See the GitHub Security Advisory and the VulnCheck Advisory on Grav for additional technical detail.
Detection Methods for CVE-2026-58654
Indicators of Compromise
- Files under user/accounts/avatars/ with non-image extensions such as .php, .phtml, .svg, or double extensions like .jpg.php.
- HTTP 403 responses in access logs for requests targeting avatar file paths, indicating attempted retrieval of planted content.
- Unexpected POST traffic to /api/v1/users/user/avatar from accounts that do not normally update profile images.
Detection Strategies
- Perform periodic file integrity checks on user/accounts/avatars/ and alert on any file whose magic bytes do not match a supported image format.
- Inspect web server access logs for uploads to the avatar endpoint followed by direct access attempts to files in the avatars directory.
- Correlate authenticated session activity with file writes under the Grav data directory to surface abnormal upload patterns.
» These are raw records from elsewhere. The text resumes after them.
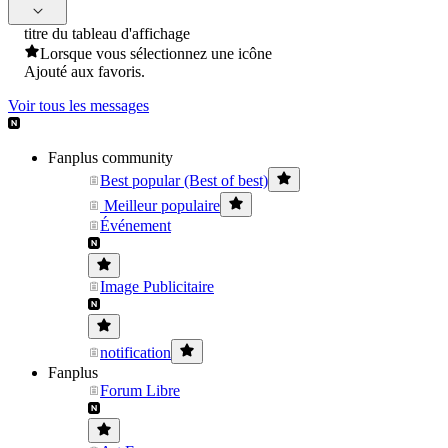
titre du tableau d'affichage
Lorsque vous sélectionnez une icône
Ajouté aux favoris.
Voir tous les messages
Fanplus community
Best popular (Best of best)
Meilleur populaire
Événement
Image Publicitaire
notification
Fanplus
Forum Libre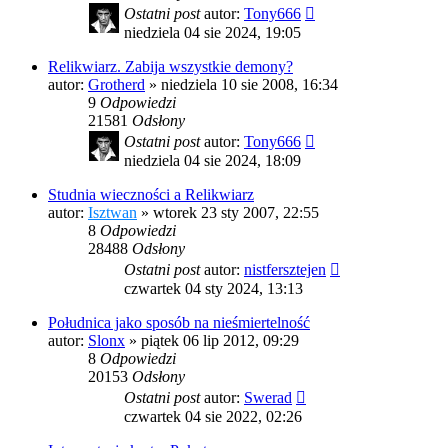
Ostatni post
autor:
Tony666
niedziela 04 sie 2024, 19:05
Relikwiarz. Zabija wszystkie demony?
autor:
Grotherd
»
niedziela 10 sie 2008, 16:34
9
Odpowiedzi
21581
Odsłony
Ostatni post
autor:
Tony666
niedziela 04 sie 2024, 18:09
Studnia wieczności a Relikwiarz
autor:
Isztwan
»
wtorek 23 sty 2007, 22:55
8
Odpowiedzi
28488
Odsłony
Ostatni post
autor:
nistfersztejen
czwartek 04 sty 2024, 13:13
Południca jako sposób na nieśmiertelność
autor:
Slonx
»
piątek 06 lip 2012, 09:29
8
Odpowiedzi
20153
Odsłony
Ostatni post
autor:
Swerad
czwartek 04 sie 2022, 02:26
Monitoring Recommendations
- Enable verbose logging on the Grav API plugin and forward access logs to a centralized analytics platform for retention and search.
- Monitor the avatars directory with filesystem auditing to capture file creation events with process context.
- Track authentication events tied to avatar uploads and flag repeated uploads from a single account within short intervals.
How to Mitigate CVE-2026-58654
Immediate Actions Required
- Upgrade the Grav API plugin to version 1.0.1 or later, which enforces server-side content validation.
- Audit user/accounts/avatars/ for files with non-image extensions or embedded scripting content and remove any malicious artifacts.
- Verify that the protective .htaccess file in the avatars directory is present and honored by the web server configuration.
Patch Information
The maintainers released Grav API plugin version 1.0.1 to address CVE-2026-58654. The fix adds server-side validation of uploaded content and restricts the resulting file extension. Refer to the GitHub Security Advisory GHSA-xc64-vh46-vph6 for the full advisory and patch commit.
Workarounds
- Disable the avatar upload endpoint at the reverse proxy layer until the patched plugin version is deployed.
- Restrict access to the Grav API plugin to trusted administrative accounts and review the user population for stale or unused accounts.
- Confirm that the web server processes .htaccess directives and that PHP execution is disabled for the user/accounts/avatars/ directory.
Disclaimer: This content was generated using AI. While we strive for accuracy, please verify critical information with official sources.